A drift-free sampling method effectively addresses quality degradation issues in video generation.

FramePack advantages

Its advantages include:

High-efficiency processing of large numbers of frames: Even on consumer-grade laptop GPUs (including the RTX 30XX, 40XX, and 50XX series), it can handle large numbers of frames and supports a 13B model.

Batch training: Similar to image diffusion training, it uses large batch sizes to improve training efficiency.

Frame-by-frame feedback: Since it is frame-by-frame (or frame segment) prediction, users can see the generated frames in real-time before the entire video is generated, providing immediate visual feedback.

Low memory requirements: Generating a 1-minute (60-second) video requires only 6GB of GPU VRAM or more.

Videos generated using FramePack can be up to 1,000 frames long, with extremely high consistency between frames, a frame rate of 30 frames per second, smooth and natural motion, and no issues such as drifting, flickering, or character deformation seen in traditional methods.

Most excitingly, despite the high quality of videos generated by FramePack, the hardware requirements are not high, with a minimum of 6GB of VRAM required.

Currently, it supports 30-series, 40-series, and 50-series graphics cards. For 20-series graphics cards, users interested in testing are encouraged to do so on their own. Take a look at the video effects first

Below is an introduction to the usage of FramePack’s first and last frame videos

Upgrade the plugin

Before using the first and last frame feature, you need to upgrade the kijai framepackwrapper plugin to the latest version. You can use the plugin update feature in comfyui or Hui Shi, or use the git clone command.

Here, we will use the simplest method: download the plugin from the following address and paste it into the custom_nodes directory of your local comfyui.

github

Note: Do not include “mian” in the folder name after extraction.

Open the workflow

After updating the plugin, navigate to the example_workflows directory under the plugin and open the workflow.

Workflow name: framepack_hv_example.json

After opening the workflow, you will see a start image and an end image. Add the start and end images here to control the first and last frames of the video.

Create the start and end frame images

We will use Google’s imageFX to create the start and end frame images, as it excels at maintaining character consistency.

First, provide the prompt to generate an image of a Chinese girl wearing a sleeveless yellow sweater.

After setting the character, start creating the first frame image. To maintain character consistency, lock the seed count, then provide a prompt for a girl reading a book in a library. Select an appropriate image from the generated images as the first frame image.

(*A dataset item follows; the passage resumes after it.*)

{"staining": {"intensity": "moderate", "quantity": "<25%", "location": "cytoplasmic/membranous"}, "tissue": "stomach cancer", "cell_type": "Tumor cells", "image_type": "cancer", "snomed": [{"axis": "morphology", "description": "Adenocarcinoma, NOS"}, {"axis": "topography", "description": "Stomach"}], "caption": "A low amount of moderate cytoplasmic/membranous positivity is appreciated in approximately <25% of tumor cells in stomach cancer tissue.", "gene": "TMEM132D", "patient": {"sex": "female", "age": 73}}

Next, change the scene prompt to “woman standing by the window” and select an image from the generated images as the last frame image.

Generate the video

Drag the first and last frame images into the workflow, with the prompt “Girl puts down the book and walks to the window.”

Although both images show a girl in a library, the scenes are quite different. Let’s run it and see if FramePack can generate a complete video from the two images.

The results came back quickly. Due to the significant differences in the backgrounds of the two images, the video frames are not seamless. FramePack automatically transitioned between the two images.

I then changed the prompt to: “The girl puts down her book, leaves the desk, and walks to the window.” I emphasized the action of the girl leaving the desk and walking to the window. Since the scenes are quite different and there wasn’t enough time in the video, I increased the video duration to 10 seconds.

The final video still showed transitions between the two scenes.

Therefore, when creating start-end frame videos, it is best to use two images with the same background, such as the two images below. The prompt I provided was also simple: “Drinking coffee.”

The resulting video meets our expectations and the video process is much smoother and more natural. However, note that the backgrounds of the two images I provided are not completely identical, so the generated video has a slight frame jump effect. This is something to be mindful of when creating videos in the future.